The EY Report and the CSDDD, to an extent, downplay the costs involved in setting up a new regulator or empowering an existing regulator to enforce directors’ duties. This proposal is inspired by the Australian model, which provides for the public enforcement of directors’ duties. However, the Commission Proposal does not discuss whether criminal and civil penalties for violations of directors’ duties (as it is the case in Australia) will be provided. Most likely, this aspect may be left to national law. While the Australian model has been hailed for its effective enforcement (Jones and Welsh, 2012), the Australian securities regulator has been accused of negotiating outcomes (Hayne Royal Commission Final Report, 2019). Furthermore, Australian courts have applied criminal safeguards to the determination of civil penalties thereby leading to unsuccessful outcomes (Comino, 2014). An empirical study has also revealed that much lower penalties (as compared to the statutory maximum) have been imposed (Hedges, Bird, Gilligan, Godwin & Ramsay, 2016) against defendants for breach of directors’ duties. The draft CSDDD also fails to recognise that institutional factors, such as the politics-business nexus, interference in the functioning of regulators, regulatory architecture, and corporate ownership structures among others, will play a crucial role in ensuring successful public enforcement of directors’ duties. In addition, failure to lay down key contours of the enforcement of Article 25 at the EU level will do no good towards its goal to harmonise directors’ duties across EU Member States. Companies will continue to resort to forum shopping.

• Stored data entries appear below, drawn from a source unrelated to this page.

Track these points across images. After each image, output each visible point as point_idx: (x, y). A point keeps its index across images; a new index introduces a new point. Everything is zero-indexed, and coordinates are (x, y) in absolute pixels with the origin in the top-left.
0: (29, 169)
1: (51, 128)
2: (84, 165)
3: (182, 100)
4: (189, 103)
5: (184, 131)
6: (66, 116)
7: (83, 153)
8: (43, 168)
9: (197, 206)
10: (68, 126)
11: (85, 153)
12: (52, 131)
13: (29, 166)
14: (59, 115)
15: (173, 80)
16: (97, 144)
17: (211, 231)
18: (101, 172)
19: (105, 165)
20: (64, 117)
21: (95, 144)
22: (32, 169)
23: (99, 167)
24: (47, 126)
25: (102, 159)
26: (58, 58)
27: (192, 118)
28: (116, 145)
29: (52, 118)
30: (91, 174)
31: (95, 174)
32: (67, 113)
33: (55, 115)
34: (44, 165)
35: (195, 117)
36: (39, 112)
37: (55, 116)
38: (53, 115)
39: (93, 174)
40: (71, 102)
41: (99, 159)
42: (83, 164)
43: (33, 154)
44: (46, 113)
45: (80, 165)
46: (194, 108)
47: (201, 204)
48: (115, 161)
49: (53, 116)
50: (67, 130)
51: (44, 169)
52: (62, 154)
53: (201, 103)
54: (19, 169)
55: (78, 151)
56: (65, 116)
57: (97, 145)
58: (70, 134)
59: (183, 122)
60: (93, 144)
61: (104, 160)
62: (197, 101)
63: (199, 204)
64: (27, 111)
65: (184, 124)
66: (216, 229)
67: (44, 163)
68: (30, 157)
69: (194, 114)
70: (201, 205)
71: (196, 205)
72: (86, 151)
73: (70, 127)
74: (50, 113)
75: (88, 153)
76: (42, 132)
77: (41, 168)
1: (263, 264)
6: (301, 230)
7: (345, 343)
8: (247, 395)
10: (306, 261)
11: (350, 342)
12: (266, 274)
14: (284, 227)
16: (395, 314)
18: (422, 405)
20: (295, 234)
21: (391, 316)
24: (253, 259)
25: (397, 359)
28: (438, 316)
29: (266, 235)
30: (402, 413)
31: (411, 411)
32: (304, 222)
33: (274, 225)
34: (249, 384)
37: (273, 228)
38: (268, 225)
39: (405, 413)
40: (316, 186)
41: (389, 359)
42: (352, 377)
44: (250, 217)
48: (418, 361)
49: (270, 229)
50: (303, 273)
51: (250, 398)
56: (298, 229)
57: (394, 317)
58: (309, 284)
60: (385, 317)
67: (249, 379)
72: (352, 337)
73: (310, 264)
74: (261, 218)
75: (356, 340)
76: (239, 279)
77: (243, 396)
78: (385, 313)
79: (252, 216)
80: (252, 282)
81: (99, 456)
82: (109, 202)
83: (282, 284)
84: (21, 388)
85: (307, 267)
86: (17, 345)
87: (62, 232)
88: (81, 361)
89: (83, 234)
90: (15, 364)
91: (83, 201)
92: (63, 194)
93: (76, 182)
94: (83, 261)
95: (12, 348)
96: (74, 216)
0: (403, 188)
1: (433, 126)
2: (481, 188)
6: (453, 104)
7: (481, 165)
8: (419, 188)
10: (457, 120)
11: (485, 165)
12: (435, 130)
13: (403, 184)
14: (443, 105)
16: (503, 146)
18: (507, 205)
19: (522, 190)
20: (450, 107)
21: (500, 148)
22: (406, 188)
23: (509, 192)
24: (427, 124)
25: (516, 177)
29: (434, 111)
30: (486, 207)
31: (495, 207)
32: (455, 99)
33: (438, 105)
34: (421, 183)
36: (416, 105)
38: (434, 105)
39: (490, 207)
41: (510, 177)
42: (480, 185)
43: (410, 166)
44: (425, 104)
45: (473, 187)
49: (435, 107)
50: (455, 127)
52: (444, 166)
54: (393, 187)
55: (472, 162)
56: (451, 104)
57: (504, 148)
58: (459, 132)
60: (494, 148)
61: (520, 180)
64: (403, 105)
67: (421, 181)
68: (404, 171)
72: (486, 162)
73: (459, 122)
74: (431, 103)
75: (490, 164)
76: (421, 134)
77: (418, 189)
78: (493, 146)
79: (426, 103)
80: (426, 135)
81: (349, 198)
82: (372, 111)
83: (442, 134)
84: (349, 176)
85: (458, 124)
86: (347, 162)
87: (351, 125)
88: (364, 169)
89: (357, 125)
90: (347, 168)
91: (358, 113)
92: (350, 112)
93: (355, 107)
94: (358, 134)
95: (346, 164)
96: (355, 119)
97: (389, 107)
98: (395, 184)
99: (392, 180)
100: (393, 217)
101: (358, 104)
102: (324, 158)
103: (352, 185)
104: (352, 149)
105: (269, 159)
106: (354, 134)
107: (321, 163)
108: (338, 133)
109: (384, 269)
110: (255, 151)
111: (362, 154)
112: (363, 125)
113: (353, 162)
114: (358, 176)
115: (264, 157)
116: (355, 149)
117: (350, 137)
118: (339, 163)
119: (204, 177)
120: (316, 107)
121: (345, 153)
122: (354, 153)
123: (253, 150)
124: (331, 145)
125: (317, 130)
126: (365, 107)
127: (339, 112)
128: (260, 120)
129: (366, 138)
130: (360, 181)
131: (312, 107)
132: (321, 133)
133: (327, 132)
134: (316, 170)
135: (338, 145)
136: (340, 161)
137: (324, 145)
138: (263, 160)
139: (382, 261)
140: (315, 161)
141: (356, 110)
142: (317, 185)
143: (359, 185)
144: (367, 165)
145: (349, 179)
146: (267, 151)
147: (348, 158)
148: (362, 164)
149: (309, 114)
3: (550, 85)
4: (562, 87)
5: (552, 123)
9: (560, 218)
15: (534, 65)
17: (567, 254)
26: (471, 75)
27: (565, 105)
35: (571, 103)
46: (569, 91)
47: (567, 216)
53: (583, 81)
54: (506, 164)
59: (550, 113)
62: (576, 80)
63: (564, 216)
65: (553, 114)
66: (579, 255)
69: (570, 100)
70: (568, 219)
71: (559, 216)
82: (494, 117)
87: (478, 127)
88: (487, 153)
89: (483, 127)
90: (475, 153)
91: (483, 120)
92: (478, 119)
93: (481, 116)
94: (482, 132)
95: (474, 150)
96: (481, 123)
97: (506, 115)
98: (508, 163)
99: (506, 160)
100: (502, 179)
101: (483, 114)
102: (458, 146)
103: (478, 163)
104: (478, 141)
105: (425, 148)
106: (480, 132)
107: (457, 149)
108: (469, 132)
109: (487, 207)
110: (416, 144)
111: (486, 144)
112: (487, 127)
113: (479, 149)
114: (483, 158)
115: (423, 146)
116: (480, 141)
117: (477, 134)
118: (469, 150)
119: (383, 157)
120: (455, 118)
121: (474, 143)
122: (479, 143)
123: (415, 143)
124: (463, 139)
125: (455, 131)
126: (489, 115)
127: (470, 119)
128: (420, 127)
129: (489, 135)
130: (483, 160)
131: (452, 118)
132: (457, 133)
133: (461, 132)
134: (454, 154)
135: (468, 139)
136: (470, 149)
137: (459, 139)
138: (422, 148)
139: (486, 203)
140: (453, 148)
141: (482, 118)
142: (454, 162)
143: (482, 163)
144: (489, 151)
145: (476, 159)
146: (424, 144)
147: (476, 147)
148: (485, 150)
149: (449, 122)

Thomas A Edison had remarked, ‘good intention, with a bad approach, often leads to a poor result’. The proposed CSDDD depicts a noble conception of evolving ‘sustainable’ corporate governance practices, which is a welcome move. Article 25 yet needs to be re-formulated such that it adheres to either the ESV model or the pluralist model. A revised version of the CSDDD must also detail the modes of public and private enforcement and iron out substantial details, such as legal standing or the types of remedies (criminal and civil) for breach of directors’ duties to consider stakeholders’ interests. Most importantly, a revised Article 25 should apply to all companies, irrespective of their size and business sector. The current formulation of Article 25 in the Commission Proposal is marred by multiple shortcomings, which may lead to a ‘poor result’.